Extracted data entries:
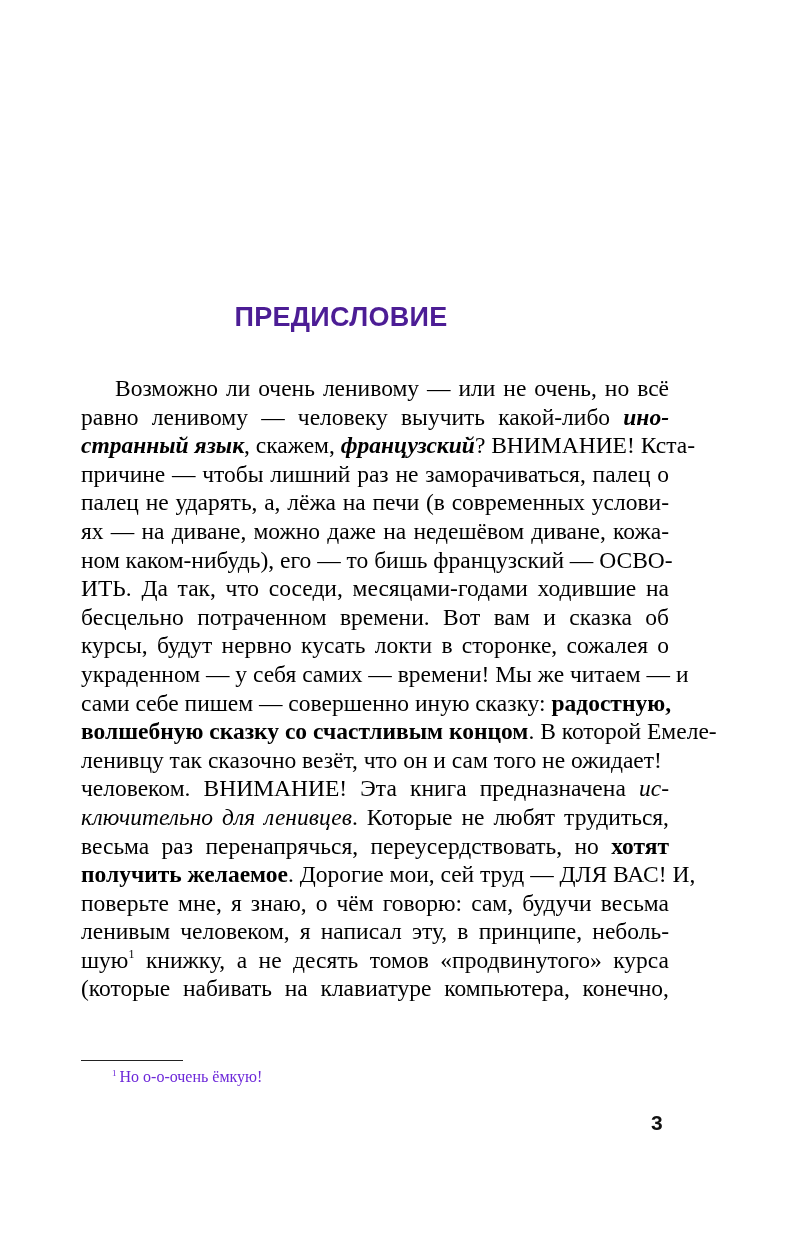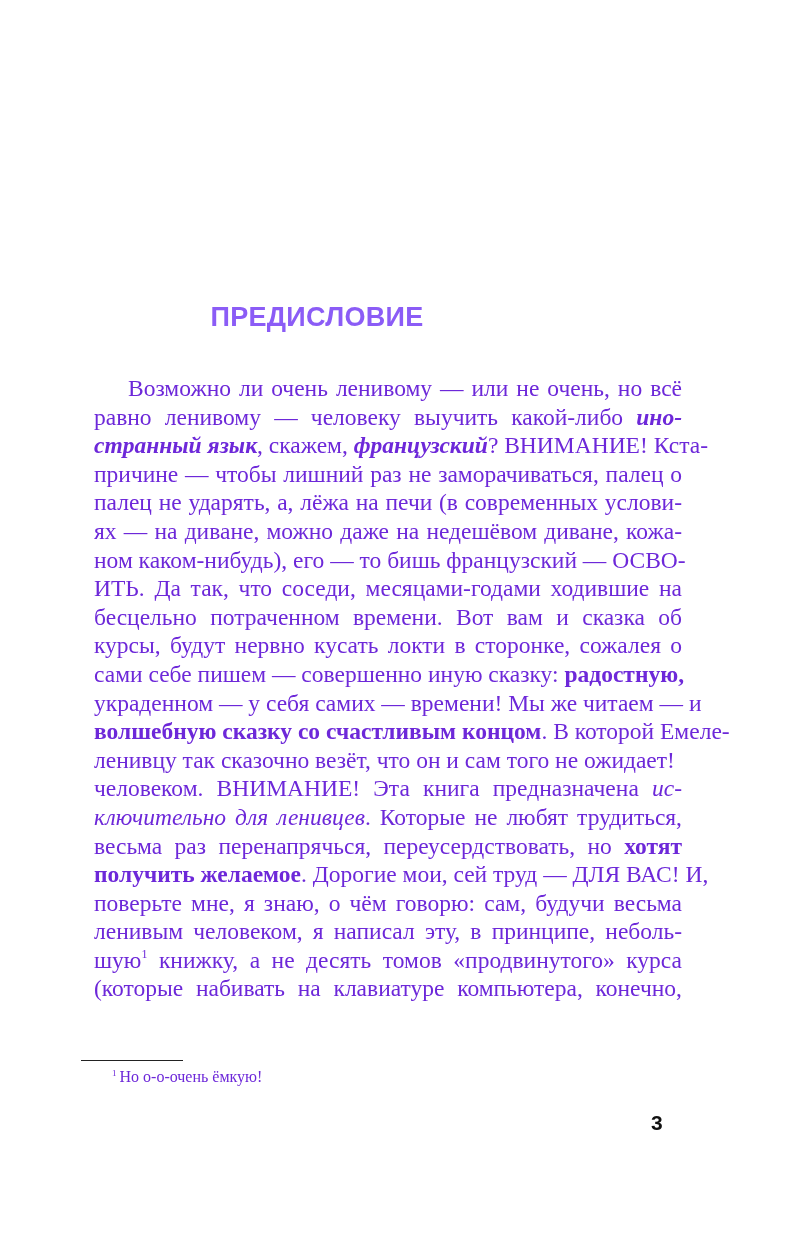--- a/index.html
+++ b/index.html
@@ -1,25 +1,26 @@
 <!DOCTYPE html>
 <html><head>
 <meta charset="utf-8">
 <style>
   html, body { margin: 0; padding: 0; background: #ffffff; }
   body { width: 786px; height: 1241px; position: relative; overflow: hidden; }
   .page { position: absolute; left: 0; top: 0; width: 786px; height: 1241px; background: #fff; color: #111; }
   .heading {
     position: absolute; left: 0; top: 302px; width: 634px; text-align: center;
     font-family: "Liberation Sans", sans-serif; font-weight: bold; font-size: 27px; letter-spacing: 0.3px;
-    color: #8b5cf6;
+    color: #4c1d95;
+    padding-left: 24px;
   }
   .body-text {
-    position: absolute; left: 94px; top: 374px; width: 588px;
-    font-family: "Liberation Serif", serif; font-size: 23.5px; line-height: 28.6px; color: #6d28d9;
+    position: absolute; left: 81px; top: 374px; width: 588px;
+    font-family: "Liberation Serif", serif; font-size: 23.5px; line-height: 28.6px; color: #000000;
   }
   .line {
     display: block; text-align: justify; text-align-last: justify; white-space: nowrap; height: 28.6px;
   }
   .line.indent { text-indent: 34px; }
   .line.last { text-align-last: left; }
   .b { font-weight: bold; }
   .i { font-style: italic; }
   .bi { font-weight: bold; font-style: italic; }
   sup.fnref { font-size: 12px; vertical-align: 10px; line-height: 0; }
@@ -45,22 +46,22 @@
       <div class="line indent"><span class="">Возможно ли очень ленивому — или не очень, но всё</span></div>
       <div class="line"><span class="">равно ленивому — человеку выучить какой-либо </span><span class="bi">ино-</span></div>
       <div class="line"><span class="bi">странный язык</span><span class="">, скажем, </span><span class="bi">французский</span><span class="">? ВНИМАНИЕ! Кста-</span></div>
       <div class="line"><span class="">причине — чтобы лишний раз не заморачиваться, палец о</span></div>
       <div class="line"><span class="">палец не ударять, а, лёжа на печи (в современных услови-</span></div>
       <div class="line"><span class="">ях — на диване, можно даже на недешёвом диване, кожа-</span></div>
       <div class="line"><span class="">ном каком-нибудь), его — то бишь французский — ОСВО-</span></div>
       <div class="line"><span class="">ИТЬ. Да так, что соседи, месяцами-годами ходившие на</span></div>
       <div class="line"><span class="">бесцельно потраченном времени. Вот вам и сказка об</span></div>
       <div class="line"><span class="">курсы, будут нервно кусать локти в сторонке, сожалея о</span></div>
+      <div class="line"><span class="">украденном — у себя самих — времени! Мы же читаем — и</span></div>
       <div class="line"><span class="">сами себе пишем — совершенно иную сказку: </span><span class="b">радостную,</span></div>
-      <div class="line"><span class="">украденном — у себя самих — времени! Мы же читаем — и</span></div>
       <div class="line"><span class="b">волшебную сказку со счастливым концом</span><span class="">. В которой Емеле-</span></div>
       <div class="line last"><span class="">ленивцу так сказочно везёт, что он и сам того не ожидает!</span></div>
       <div class="line"><span class="">человеком. ВНИМАНИЕ! Эта книга предназначена </span><span class="i">ис-</span></div>
       <div class="line"><span class="i">ключительно для ленивцев</span><span class="">. Которые не любят трудиться,</span></div>
       <div class="line"><span class="">весьма раз перенапрячься, переусердствовать, но </span><span class="b">хотят</span></div>
       <div class="line"><span class="b">получить желаемое</span><span class="">. Дорогие мои, сей труд — ДЛЯ ВАС! И,</span></div>
       <div class="line"><span class="">поверьте мне, я знаю, о чём говорю: сам, будучи весьма</span></div>
       <div class="line"><span class="">ленивым человеком, я написал эту, в принципе, неболь-</span></div>
       <div class="line"><span class="">шую</span><sup class="fnref">1</sup><span class=""> книжку, а не десять томов «продвинутого» курса</span></div>
       <div class="line"><span class="">(которые набивать на клавиатуре компьютера, конечно,</span></div>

▸ **PROBLEM TO WORK ON**
Transcribe all entries above exactly. Omit the pictures.

▸ **OUTPUT FOR THIS TASK**
--- a/index.html
+++ b/index.html
@@ -1,25 +1,26 @@
 <!DOCTYPE html>
 <html><head>
 <meta charset="utf-8">
 <style>
   html, body { margin: 0; padding: 0; background: #ffffff; }
   body { width: 786px; height: 1241px; position: relative; overflow: hidden; }
   .page { position: absolute; left: 0; top: 0; width: 786px; height: 1241px; background: #fff; color: #111; }
   .heading {
     position: absolute; left: 0; top: 302px; width: 634px; text-align: center;
     font-family: "Liberation Sans", sans-serif; font-weight: bold; font-size: 27px; letter-spacing: 0.3px;
-    color: #8b5cf6;
+    color: #4c1d95;
+    padding-left: 24px;
   }
   .body-text {
-    position: absolute; left: 94px; top: 374px; width: 588px;
-    font-family: "Liberation Serif", serif; font-size: 23.5px; line-height: 28.6px; color: #6d28d9;
+    position: absolute; left: 81px; top: 374px; width: 588px;
+    font-family: "Liberation Serif", serif; font-size: 23.5px; line-height: 28.6px; color: #000000;
   }
   .line {
     display: block; text-align: justify; text-align-last: justify; white-space: nowrap; height: 28.6px;
   }
   .line.indent { text-indent: 34px; }
   .line.last { text-align-last: left; }
   .b { font-weight: bold; }
   .i { font-style: italic; }
   .bi { font-weight: bold; font-style: italic; }
   sup.fnref { font-size: 12px; vertical-align: 10px; line-height: 0; }
@@ -45,22 +46,22 @@
       <div class="line indent"><span class="">Возможно ли очень ленивому — или не очень, но всё</span></div>
       <div class="line"><span class="">равно ленивому — человеку выучить какой-либо </span><span class="bi">ино-</span></div>
       <div class="line"><span class="bi">странный язык</span><span class="">, скажем, </span><span class="bi">французский</span><span class="">? ВНИМАНИЕ! Кста-</span></div>
       <div class="line"><span class="">причине — чтобы лишний раз не заморачиваться, палец о</span></div>
       <div class="line"><span class="">палец не ударять, а, лёжа на печи (в современных услови-</span></div>
       <div class="line"><span class="">ях — на диване, можно даже на недешёвом диване, кожа-</span></div>
       <div class="line"><span class="">ном каком-нибудь), его — то бишь французский — ОСВО-</span></div>
       <div class="line"><span class="">ИТЬ. Да так, что соседи, месяцами-годами ходившие на</span></div>
       <div class="line"><span class="">бесцельно потраченном времени. Вот вам и сказка об</span></div>
       <div class="line"><span class="">курсы, будут нервно кусать локти в сторонке, сожалея о</span></div>
+      <div class="line"><span class="">украденном — у себя самих — времени! Мы же читаем — и</span></div>
       <div class="line"><span class="">сами себе пишем — совершенно иную сказку: </span><span class="b">радостную,</span></div>
-      <div class="line"><span class="">украденном — у себя самих — времени! Мы же читаем — и</span></div>
       <div class="line"><span class="b">волшебную сказку со счастливым концом</span><span class="">. В которой Емеле-</span></div>
       <div class="line last"><span class="">ленивцу так сказочно везёт, что он и сам того не ожидает!</span></div>
       <div class="line"><span class="">человеком. ВНИМАНИЕ! Эта книга предназначена </span><span class="i">ис-</span></div>
       <div class="line"><span class="i">ключительно для ленивцев</span><span class="">. Которые не любят трудиться,</span></div>
       <div class="line"><span class="">весьма раз перенапрячься, переусердствовать, но </span><span class="b">хотят</span></div>
       <div class="line"><span class="b">получить желаемое</span><span class="">. Дорогие мои, сей труд — ДЛЯ ВАС! И,</span></div>
       <div class="line"><span class="">поверьте мне, я знаю, о чём говорю: сам, будучи весьма</span></div>
       <div class="line"><span class="">ленивым человеком, я написал эту, в принципе, неболь-</span></div>
       <div class="line"><span class="">шую</span><sup class="fnref">1</sup><span class=""> книжку, а не десять томов «продвинутого» курса</span></div>
       <div class="line"><span class="">(которые набивать на клавиатуре компьютера, конечно,</span></div>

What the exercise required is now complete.